Over the next five years, Vanessa bounced in and out of school, unable to get solid footing on her addiction. Twice University Health Services referred her to Connections Counseling, where she at least got to know a few other kids her age in recovery. There's so much she can't remember now, but she remembers vividly how hard it was just to get started. Today, sober 15 months, Vanessa devotes a solid portion of her day-to-day life to recovery.
"I think a shared goal for a lot of us is to have a mentorship situation, where we can be that person who will sit down with someone who's just coming out of that dark place," says Vanessa. She says it's helpful to accompany others to meetings and counseling appointments.
"I really needed handholding at that time," she recalls. "I really felt like the bad kid. I felt like I had this secret."
Things took off for her when she got a phone call from Caroline Miller, whom she'd never met, asking if she'd like to join Young People in Recovery. The two women, along with Jenna from Connect House, started writing the constitutions and bylaws and created the registered Live Free student organization.
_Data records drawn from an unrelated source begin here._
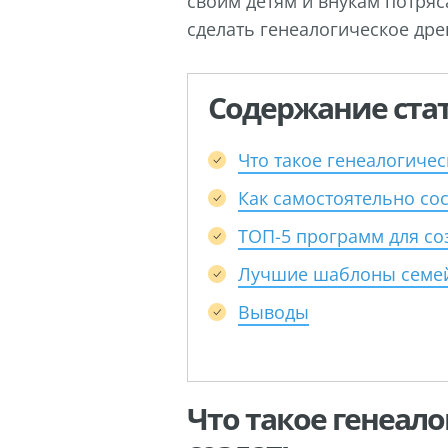
своим детям и внукам потряс
сделать генеалогическое дре
Содержание стат
Что такое генеалогичес
Как самостоятельно со
ТОП-5 программ для со
Лучшие шаблоны семей
Выводы
Что такое генеало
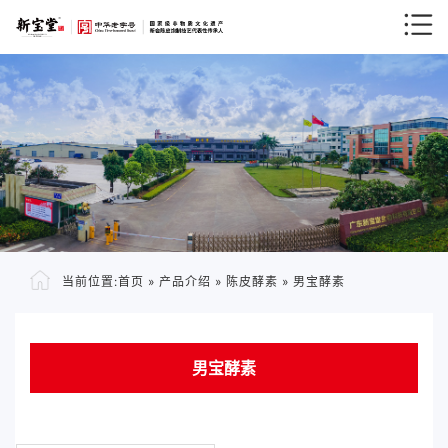
当前位置:
首页
»
产品介绍
»
陈皮酵素
»
男宝酵素
男宝酵素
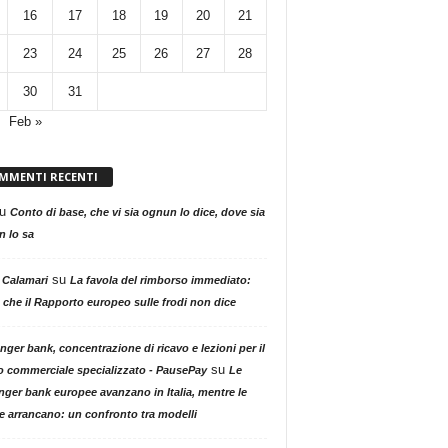
16
17
18
19
20
21
23
24
25
26
27
28
30
31
Feb »
MMENTI RECENTI
u
Conto di base, che vi sia ognun lo dice, dove sia
 lo sa
su
 Calamari
La favola del rimborso immediato:
 che il Rapporto europeo sulle frodi non dice
nger bank, concentrazione di ricavo e lezioni per il
su
o commerciale specializzato - PausePay
Le
nger bank europee avanzano in Italia, mentre le
ne arrancano: un confronto tra modelli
For Vanessa, the student group can not only provide support, but also remove some of the shame and secrecy that so often shrouds recovery efforts.
"Visible sobriety is something we really want to be a part of," she says. "Just being able to be out there, as sober people. I didn't know that recovery happened. And maybe I wouldn't have even wanted it back then, but here's the thing: It plants the seed for somebody."
And one seed can be powerful.
"It was [Aaron Meyer's] idea to live with other guys in recovery, go to school or their jobs, see their counselors," says Miller. "And from Aaron's idea came this wonderful model for peer support, and now there's Connect House, Pres House and all of these things unfolding. So really, the impact one young person in recovery can have is just unbelievable."